Exercise details ▸ Reproduce the data below with every "原文链接" changed to "Source link" and nothing else altered. Leave the pictures out of your output.

=== Supplied material ===

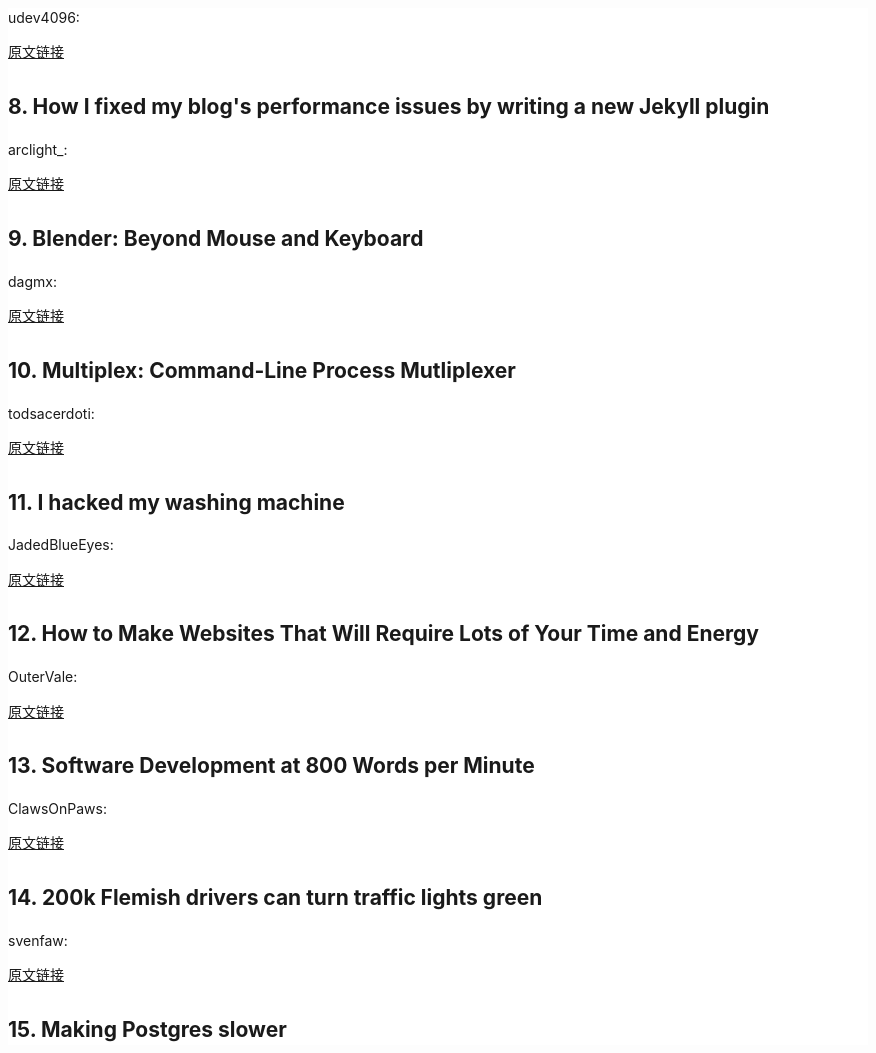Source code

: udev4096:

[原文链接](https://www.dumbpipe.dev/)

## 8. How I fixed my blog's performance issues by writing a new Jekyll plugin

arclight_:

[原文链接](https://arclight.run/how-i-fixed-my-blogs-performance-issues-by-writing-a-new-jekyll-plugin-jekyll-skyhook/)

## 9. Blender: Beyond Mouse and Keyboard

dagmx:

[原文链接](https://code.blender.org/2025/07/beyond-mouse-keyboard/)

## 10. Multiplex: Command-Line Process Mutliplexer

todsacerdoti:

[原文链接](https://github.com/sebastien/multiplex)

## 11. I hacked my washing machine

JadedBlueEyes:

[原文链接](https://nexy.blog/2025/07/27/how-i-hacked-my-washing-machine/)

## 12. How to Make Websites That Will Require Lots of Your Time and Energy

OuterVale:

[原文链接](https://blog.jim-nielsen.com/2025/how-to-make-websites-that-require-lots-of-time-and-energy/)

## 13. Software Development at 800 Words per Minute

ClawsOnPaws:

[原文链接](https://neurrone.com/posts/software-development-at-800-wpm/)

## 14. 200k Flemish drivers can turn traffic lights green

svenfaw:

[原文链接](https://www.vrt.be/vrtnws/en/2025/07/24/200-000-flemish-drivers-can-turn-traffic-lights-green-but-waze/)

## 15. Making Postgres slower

===

Task answer ▸
Source code

: udev4096:

[Source link](https://www.dumbpipe.dev/)

## 8. How I fixed my blog's performance issues by writing a new Jekyll plugin

arclight_:

[Source link](https://arclight.run/how-i-fixed-my-blogs-performance-issues-by-writing-a-new-jekyll-plugin-jekyll-skyhook/)

## 9. Blender: Beyond Mouse and Keyboard

dagmx:

[Source link](https://code.blender.org/2025/07/beyond-mouse-keyboard/)

## 10. Multiplex: Command-Line Process Mutliplexer

todsacerdoti:

[Source link](https://github.com/sebastien/multiplex)

## 11. I hacked my washing machine

JadedBlueEyes:

[Source link](https://nexy.blog/2025/07/27/how-i-hacked-my-washing-machine/)

## 12. How to Make Websites That Will Require Lots of Your Time and Energy

OuterVale:

[Source link](https://blog.jim-nielsen.com/2025/how-to-make-websites-that-require-lots-of-time-and-energy/)

## 13. Software Development at 800 Words per Minute

ClawsOnPaws:

[Source link](https://neurrone.com/posts/software-development-at-800-wpm/)

## 14. 200k Flemish drivers can turn traffic lights green

svenfaw:

[Source link](https://www.vrt.be/vrtnws/en/2025/07/24/200-000-flemish-drivers-can-turn-traffic-lights-green-but-waze/)

## 15. Making Postgres slower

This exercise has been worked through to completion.